Forsythe agrees. “I have seen some really exceptional leaders coming out of the woodwork, folks that can work across multiple generations, folks that have a tech savviness and understand the use of technology, leaders that really understand to be successful in an organization they need to help their people thrive,” he said.
Ongoing challenges
Remote work, hybrid offices, the emergence of generative AI. That’s just a shortlist of the everyday challenges that leaders are navigating today. It might have slowed down since peak pandemic when no one really knew what to do, but we’re still not totally in the clear.
“I think the 2020s continue to be a very transformative decade and it’ll be interesting to see, from a leadership perspective, how the rest of this decade plays out,” said Forsythe.
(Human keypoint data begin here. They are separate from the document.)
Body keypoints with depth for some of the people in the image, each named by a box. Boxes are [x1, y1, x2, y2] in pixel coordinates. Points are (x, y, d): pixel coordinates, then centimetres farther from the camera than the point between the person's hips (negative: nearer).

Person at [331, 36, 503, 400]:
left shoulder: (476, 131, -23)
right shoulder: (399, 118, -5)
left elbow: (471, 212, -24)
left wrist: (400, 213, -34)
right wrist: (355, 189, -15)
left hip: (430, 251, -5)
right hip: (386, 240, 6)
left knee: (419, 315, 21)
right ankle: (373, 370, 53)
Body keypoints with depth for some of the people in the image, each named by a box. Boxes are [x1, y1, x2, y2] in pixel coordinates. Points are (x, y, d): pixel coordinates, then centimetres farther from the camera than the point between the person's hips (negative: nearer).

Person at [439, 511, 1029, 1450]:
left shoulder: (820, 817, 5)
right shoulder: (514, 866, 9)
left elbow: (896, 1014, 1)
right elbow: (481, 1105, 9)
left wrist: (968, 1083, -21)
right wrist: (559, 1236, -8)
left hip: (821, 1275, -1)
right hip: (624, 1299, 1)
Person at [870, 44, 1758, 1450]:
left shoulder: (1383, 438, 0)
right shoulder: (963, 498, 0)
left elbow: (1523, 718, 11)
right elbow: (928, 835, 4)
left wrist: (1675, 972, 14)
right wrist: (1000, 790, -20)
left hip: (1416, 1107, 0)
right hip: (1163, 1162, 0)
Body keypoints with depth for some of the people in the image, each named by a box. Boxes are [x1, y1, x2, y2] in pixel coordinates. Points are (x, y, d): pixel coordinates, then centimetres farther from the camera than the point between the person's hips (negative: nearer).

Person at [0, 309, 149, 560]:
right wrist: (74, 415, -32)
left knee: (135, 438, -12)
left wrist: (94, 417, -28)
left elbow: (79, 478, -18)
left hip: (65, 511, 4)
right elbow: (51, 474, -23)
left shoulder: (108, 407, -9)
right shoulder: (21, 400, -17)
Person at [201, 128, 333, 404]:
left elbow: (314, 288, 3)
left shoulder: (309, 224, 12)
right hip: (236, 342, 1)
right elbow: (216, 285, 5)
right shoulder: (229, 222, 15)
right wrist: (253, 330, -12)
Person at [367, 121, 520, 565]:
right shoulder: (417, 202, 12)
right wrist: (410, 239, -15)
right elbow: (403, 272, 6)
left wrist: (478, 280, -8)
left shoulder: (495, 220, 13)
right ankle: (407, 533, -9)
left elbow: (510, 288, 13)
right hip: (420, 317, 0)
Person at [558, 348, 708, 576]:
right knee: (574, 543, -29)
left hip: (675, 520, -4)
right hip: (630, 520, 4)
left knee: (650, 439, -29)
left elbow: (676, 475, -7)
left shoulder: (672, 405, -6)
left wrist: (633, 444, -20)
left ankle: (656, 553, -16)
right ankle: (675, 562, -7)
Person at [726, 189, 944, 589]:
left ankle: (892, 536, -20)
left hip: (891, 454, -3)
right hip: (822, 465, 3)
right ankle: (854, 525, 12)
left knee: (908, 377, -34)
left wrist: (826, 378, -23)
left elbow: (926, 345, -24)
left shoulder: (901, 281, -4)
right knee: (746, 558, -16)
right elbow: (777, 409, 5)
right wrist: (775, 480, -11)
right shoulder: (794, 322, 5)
The Headspace report found that remote CEOs are more stressed than CEOs who lead in-office workers. But AI remains a top challenge above all. According to LHH’s data, “technological disruption including AI” was the top external challenge, cited by 29% of respondents, while ‘digital transformation’ (26%) was the top internal challenge.
“From hybrid to artificial intelligence, leaders need to be able to imagine and prepare a workforce for getting work done, but it can’t be the same coach that they were growing up with because technology is changing how work happens,” said Forsythe. “People are trying to break old habits.”
Frawley doubles down on that, saying that AI is changing the way leaders think about work.
“It changes every assumption that you’ve ever had, that now you need to completely throw out the window and start at zero,” said Frawley.